La candeur avec laquelle Sally Folk aborde son métier étonne et ravit. Elle démontre un solide sens de la fête, une maîtrise de l’art de se mettre en scène, beaucoup de curiosité et elle sait s’entourer. « Plus jeune, j’ai été en affaires, dit l’ancienne copropriétaire du bar Le Sofa à Montréal. J’ai évolué dans un milieu proche de l’univers musical, celui des boîtes de nuit. » Jusqu’à ce qu’elle décide de vendre ses parts pour partir en voyage et que l’envie d’écrire, de composer et de chanter la gagne.
« Les relations hommes-femmes, quel sujet inépuisable! Je m’inspire des situations inconfortables de la vie amoureuse. »
La femme d’affaires s’organise et finance elle-même la production d’un premier album. « Ça m’a coûté cher, j’ai misé tout ce que j’avais… À un moment donné, tu arrives à un âge où tu te dis : “Je fais un autre album ou je m’achète une maison?” » Dilemme. C’est alors que Sally Folk s’est tournée vers Entourage, la compagnie de production qui propulse Annie Villeneuve, Boom Desjardins, Stéphanie Bédard et Marianna Mazza. « La prise en charge de ma carrière par Entourage m’a permis de me concentrer sur la musique. Avant, comme je gérais tout, mon break je l’avais quand je montais sur scène pour m’éclater. Je suis contente d’être passée par là, car aujourd’hui je comprends bien les étapes de la chaîne déployée derrière l’artiste. D’ailleurs, la production continue à m’intéresser et j’ai des ambitions de ce côté. J’aimerais aider certains interprètes à éclore. C’est un projet que je me réserve pour plus tard. »

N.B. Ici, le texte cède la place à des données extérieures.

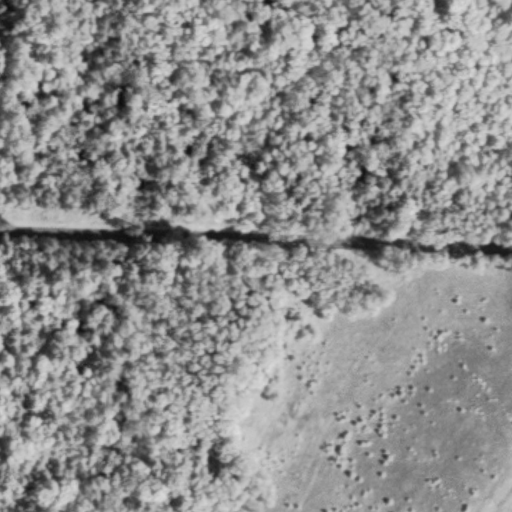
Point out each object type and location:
road: (256, 238)
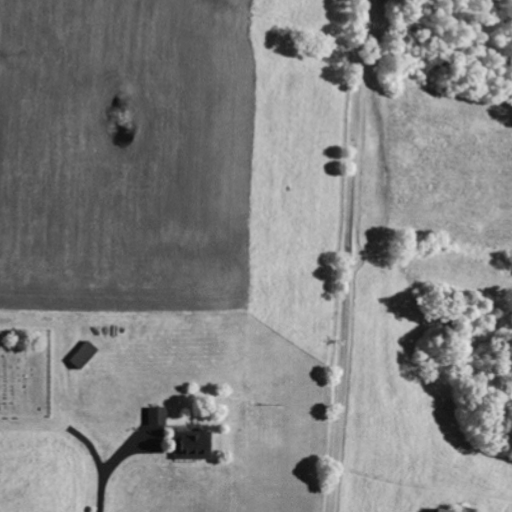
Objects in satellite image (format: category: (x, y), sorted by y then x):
road: (351, 256)
building: (80, 354)
park: (25, 372)
building: (156, 415)
building: (191, 445)
building: (434, 509)
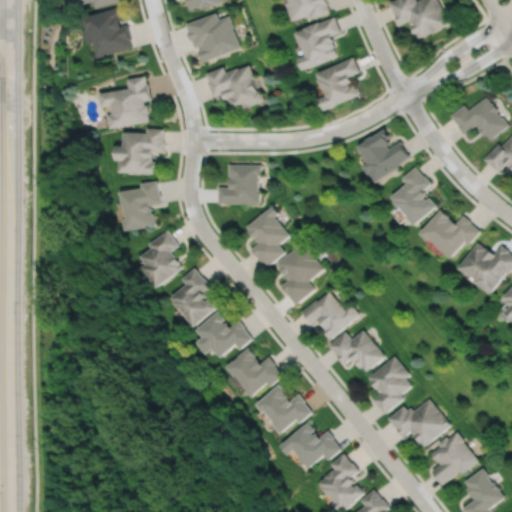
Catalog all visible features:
building: (96, 1)
building: (201, 2)
road: (339, 3)
building: (311, 8)
road: (481, 8)
building: (312, 9)
road: (498, 12)
building: (421, 13)
building: (421, 15)
road: (4, 16)
road: (500, 18)
building: (109, 29)
building: (108, 31)
building: (214, 33)
building: (214, 36)
road: (4, 37)
street lamp: (460, 37)
road: (496, 39)
building: (321, 40)
building: (321, 42)
road: (380, 47)
road: (454, 50)
road: (508, 65)
road: (414, 70)
street lamp: (479, 70)
road: (460, 71)
street lamp: (406, 73)
road: (411, 74)
building: (340, 80)
building: (339, 82)
building: (237, 84)
building: (235, 85)
road: (387, 88)
road: (420, 96)
road: (423, 97)
building: (130, 100)
building: (129, 102)
building: (481, 116)
street lamp: (182, 118)
road: (434, 118)
building: (480, 118)
road: (304, 136)
road: (203, 138)
building: (141, 148)
building: (140, 150)
building: (384, 152)
building: (501, 153)
building: (501, 153)
building: (384, 154)
road: (451, 161)
building: (243, 182)
building: (242, 184)
building: (415, 195)
building: (416, 195)
building: (142, 203)
building: (140, 204)
building: (452, 230)
building: (450, 232)
building: (269, 234)
building: (268, 235)
road: (7, 255)
road: (32, 255)
building: (162, 257)
building: (161, 258)
building: (488, 264)
building: (487, 265)
building: (299, 270)
building: (299, 272)
road: (226, 277)
road: (241, 277)
building: (193, 296)
building: (194, 296)
building: (509, 298)
building: (509, 298)
building: (330, 313)
building: (330, 313)
building: (222, 333)
building: (220, 334)
building: (358, 348)
building: (358, 349)
street lamp: (299, 364)
building: (254, 369)
building: (252, 370)
building: (390, 383)
building: (391, 383)
building: (283, 407)
building: (283, 407)
road: (468, 411)
building: (420, 421)
building: (421, 421)
building: (311, 444)
building: (311, 444)
building: (452, 457)
building: (453, 457)
building: (343, 483)
building: (343, 483)
building: (482, 491)
building: (483, 492)
building: (375, 502)
building: (374, 503)
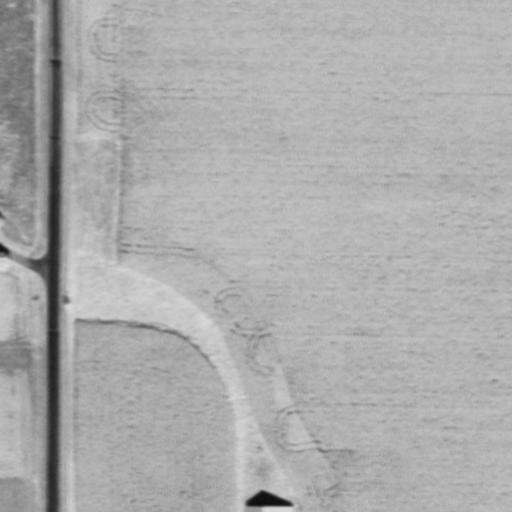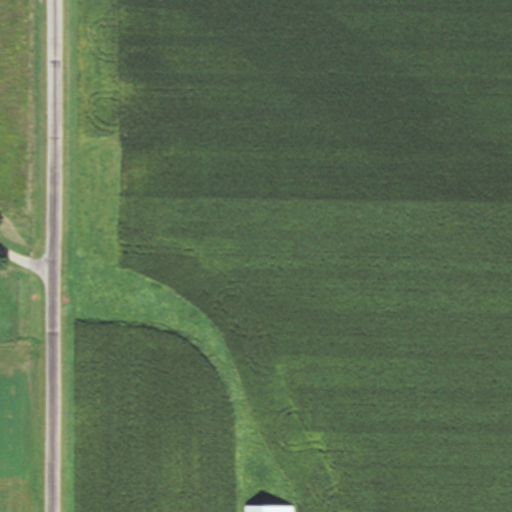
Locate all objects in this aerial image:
road: (65, 256)
road: (32, 266)
building: (274, 509)
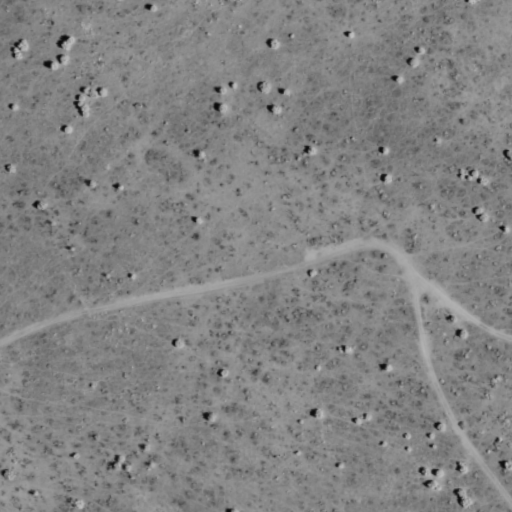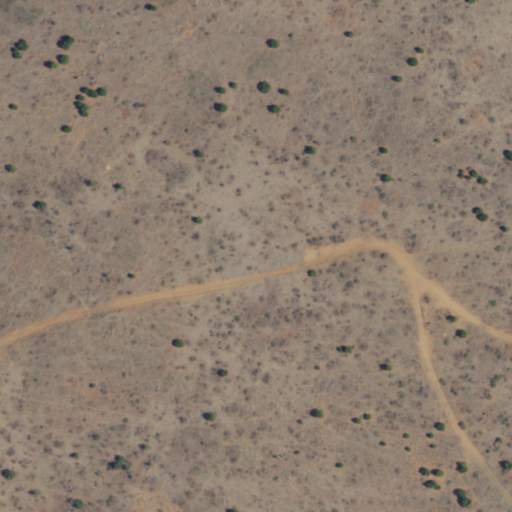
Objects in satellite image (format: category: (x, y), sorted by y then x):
road: (280, 267)
road: (472, 357)
road: (432, 376)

On la croirait évadée du Pulp Fiction de Tarantino avec sa chevelure noire coupée au carré, ses lèvres assorties à ses ongles carmin et cet air coquin qu’elle affiche. Sally Folk est l’alter ego de Sophia D’Aragon. « C’est plus qu’un rôle de composition. Les histoires que je raconte, je les assume. En leur ajoutant la touche fatale, le costume et la coquetterie de Sally Folk, qui me permettent de m’exprimer. Il y a une petite dévergondée qui sommeille en chaque femme. Sally est une extension de ma personnalité. »
Loin d’être mielleux, les textes entraînent l’auditeur en eaux troubles. Dans ces chansons de désamour, les infidèles sont heureux, les filles séduisantes et séductrices, les hommes du quartier sont irrésistibles et les amoureux, volages, préfèrent les effeuilleuses. On entre au cabaret. « Les relations hommes-femmes, quel sujet inépuisable! Je m’inspire des situations inconfortables de la vie amoureuse. » Et Sally a l’embarras du choix, puisant à la fois dans son expérience et dans celles de ses copines.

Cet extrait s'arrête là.